*Work to complete:*
Reproduce, please, only the lines from the first line below to the line containing "(IHC) of unremarkable", inclusive.

*The records:*
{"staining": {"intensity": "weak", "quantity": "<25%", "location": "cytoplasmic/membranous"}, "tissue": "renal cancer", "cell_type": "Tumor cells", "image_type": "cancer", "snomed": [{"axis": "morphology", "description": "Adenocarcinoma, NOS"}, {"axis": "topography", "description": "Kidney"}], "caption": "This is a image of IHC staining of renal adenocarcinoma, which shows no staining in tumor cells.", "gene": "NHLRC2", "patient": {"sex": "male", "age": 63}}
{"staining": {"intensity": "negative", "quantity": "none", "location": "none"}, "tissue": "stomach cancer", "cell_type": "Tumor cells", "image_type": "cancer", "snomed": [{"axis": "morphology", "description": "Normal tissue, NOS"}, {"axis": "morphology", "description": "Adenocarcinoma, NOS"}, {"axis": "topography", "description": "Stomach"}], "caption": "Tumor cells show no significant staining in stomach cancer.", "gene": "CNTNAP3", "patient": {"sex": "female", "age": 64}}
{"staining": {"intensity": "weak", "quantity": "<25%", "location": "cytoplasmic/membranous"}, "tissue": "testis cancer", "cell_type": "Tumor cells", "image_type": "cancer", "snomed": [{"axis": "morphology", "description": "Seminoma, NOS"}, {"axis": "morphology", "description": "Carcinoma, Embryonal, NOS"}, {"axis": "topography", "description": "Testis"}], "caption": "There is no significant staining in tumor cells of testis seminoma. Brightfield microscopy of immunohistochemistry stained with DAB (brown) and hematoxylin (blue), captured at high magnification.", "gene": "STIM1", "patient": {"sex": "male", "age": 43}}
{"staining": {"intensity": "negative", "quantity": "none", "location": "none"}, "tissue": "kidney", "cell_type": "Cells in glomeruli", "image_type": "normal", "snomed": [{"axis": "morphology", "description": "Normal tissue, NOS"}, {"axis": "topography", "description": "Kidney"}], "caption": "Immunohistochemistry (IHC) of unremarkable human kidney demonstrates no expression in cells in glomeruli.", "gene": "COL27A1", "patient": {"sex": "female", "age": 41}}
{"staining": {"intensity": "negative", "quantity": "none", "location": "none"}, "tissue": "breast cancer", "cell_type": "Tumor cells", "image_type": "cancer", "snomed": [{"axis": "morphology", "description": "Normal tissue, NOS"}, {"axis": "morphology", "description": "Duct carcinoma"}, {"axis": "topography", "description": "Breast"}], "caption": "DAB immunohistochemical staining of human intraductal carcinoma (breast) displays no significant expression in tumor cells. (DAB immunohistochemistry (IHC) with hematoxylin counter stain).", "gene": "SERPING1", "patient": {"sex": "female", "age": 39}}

*Result for this task:*
{"staining": {"intensity": "weak", "quantity": "<25%", "location": "cytoplasmic/membranous"}, "tissue": "renal cancer", "cell_type": "Tumor cells", "image_type": "cancer", "snomed": [{"axis": "morphology", "description": "Adenocarcinoma, NOS"}, {"axis": "topography", "description": "Kidney"}], "caption": "This is a image of IHC staining of renal adenocarcinoma, which shows no staining in tumor cells.", "gene": "NHLRC2", "patient": {"sex": "male", "age": 63}}
{"staining": {"intensity": "negative", "quantity": "none", "location": "none"}, "tissue": "stomach cancer", "cell_type": "Tumor cells", "image_type": "cancer", "snomed": [{"axis": "morphology", "description": "Normal tissue, NOS"}, {"axis": "morphology", "description": "Adenocarcinoma, NOS"}, {"axis": "topography", "description": "Stomach"}], "caption": "Tumor cells show no significant staining in stomach cancer.", "gene": "CNTNAP3", "patient": {"sex": "female", "age": 64}}
{"staining": {"intensity": "weak", "quantity": "<25%", "location": "cytoplasmic/membranous"}, "tissue": "testis cancer", "cell_type": "Tumor cells", "image_type": "cancer", "snomed": [{"axis": "morphology", "description": "Seminoma, NOS"}, {"axis": "morphology", "description": "Carcinoma, Embryonal, NOS"}, {"axis": "topography", "description": "Testis"}], "caption": "There is no significant staining in tumor cells of testis seminoma. Brightfield microscopy of immunohistochemistry stained with DAB (brown) and hematoxylin (blue), captured at high magnification.", "gene": "STIM1", "patient": {"sex": "male", "age": 43}}
{"staining": {"intensity": "negative", "quantity": "none", "location": "none"}, "tissue": "kidney", "cell_type": "Cells in glomeruli", "image_type": "normal", "snomed": [{"axis": "morphology", "description": "Normal tissue, NOS"}, {"axis": "topography", "description": "Kidney"}], "caption": "Immunohistochemistry (IHC) of unremarkable human kidney demonstrates no expression in cells in glomeruli.", "gene": "COL27A1", "patient": {"sex": "female", "age": 41}}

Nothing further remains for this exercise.